Dense Connection Network With Depthwise Separable Convolution(Large model for rotating machine fault diagnosis)
Most of the existing intelligent fault diagnosis models are suitable for only a type of rotating machine or equipment. To achieve the intelligent fault diagnosis for various rotating machines, it is significant for constructing a diagnostic model with a powerful generalization ability. Thereupon, this work addresses to explore a large fault diagnosis model for a variety of rotary machines. To process the big data from a number of rotating machines and mine their fault characteristics effectively, a dense connection network with depthwise separable convolution (DCNDSC) is proposed as the large model. In this network, a dense connection with depthwise separable convolution block (DCDSCB) is designed for representing the complex vibration data and suppressing the over-fitting, and then a series of DCDSCBs are stacked, so that DCNDSC can well extract various complicated characteristics caused by different faults and working conditions.
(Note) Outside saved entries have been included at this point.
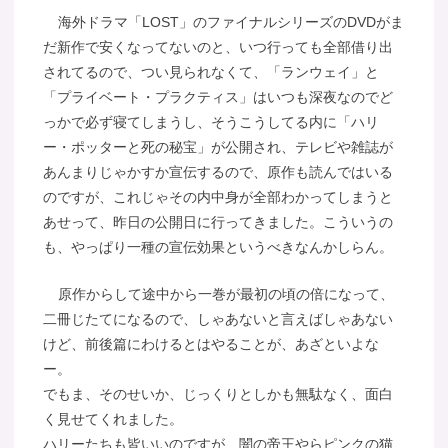
海外ドラマ「LOST」のファイナルシリーズのDVDがま
だ新作で安くなってないのと、いつ行っても全部借り出
されてるので、つい見られなくて、「ランウェイ」と
「プライベート・プラクティス」はいつも深夜なのでど
っかで必ず寝てしまうし、そうこうしてる内に「ハリ
ー・ポッターと死の秘宝」が公開され、テレビや雑誌が
あんまりじゃかすか宣伝するので、原作も読んではいる
のですが、これじゃその内中身が全部わかってしまうと
あせって、昨日の公開日に行ってきました。こういうの
も、やっぱり一種の宣伝効果というべきなんかしらん。
原作からして途中から一巻が最初の頃の倍になって、
二冊じたてになるので、しゃあないと言えばしゃあない
けど、前後篇にわけるとはやることが、あざといよな
ー。
でもま、そのせいか、じっくりとしかも無駄なく、面白
く見せてくれました。
ハリーたちも皆いいのですが、闇の帝王やらピンクの猫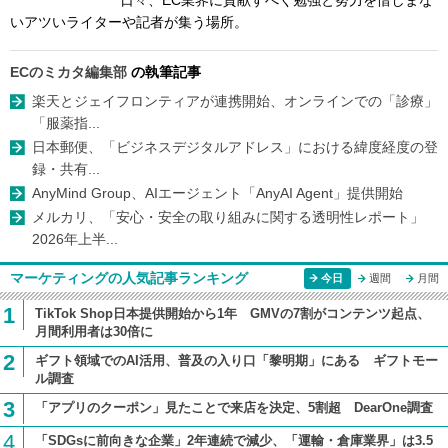
日々、EC業界に貢献すべく勉強と努力を惜しまな
いアツいライターや記者が集う場所。
ECのミカタ編集部
の執筆記事
楽天とジェイフロンティアが連携開始、オンラインでの「診療」
「服薬指...
日本郵便、「ビジネスデジタルアドレス」における緯度経度の登
録・共有...
AnyMind Group、AIエージェント「AnyAI Agent」提供開始
メルカリ、「安心・安全の取り組みに関する透明性レポート」
2026年上半...
マーケティングの人気記事ランキング
今日
週間
月間
1
TikTok Shop日本提供開始から1年 GMVの7割がコンテンツ起点、
月間利用者は30倍に
2
ギフト領域でのAI活用、普及の入り口「黎明期」にある ギフトモー
ル調査
3
「アプリのクーポン」見たことで来店を決定、5割超 DearOne調査
4
「SDGsに前向きな企業」2年連続で減少、「運輸・倉庫業界」は3.5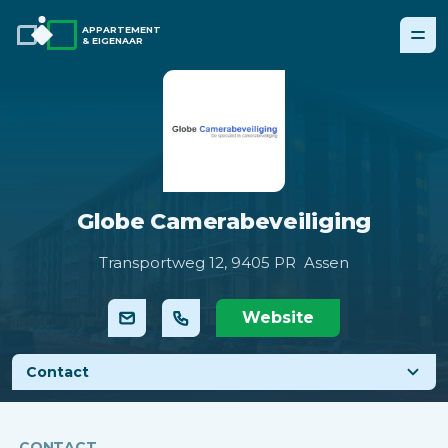
APPARTEMENT
& EIGENAAR
Globe Camerabeveiliging
Transportweg 12,
9405 PR Assen
Website
Contact
CONTACT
A large rotating machine dataset including almost all public rotating machine data and our private data are built to train the large model. For enhancing the diagnostic ability of large model on the new monitoring data, a diminutive network fine-tuning strategy is proposed, while the main feature extraction capability of the pre-trained DCNDSC is preserved. Ten fault datasets are applied to verify the high accuracy and strong generalization ability of the developed large model. This model is not only effectively applied to the fault diagnosis of actual rotating machinery, but also firstly provides a pre-training large model for the field of mechanical fault diagnosis.
For the detail,please see: Yi Qin, Taisheng Zhang, Quan Qian, Yongfang Mao. Large model for rotating machine fault diagnosis based on a dense connection network with depthwise separable convolution, IEEE Transactions on Instrumentation and Measurement, 2024.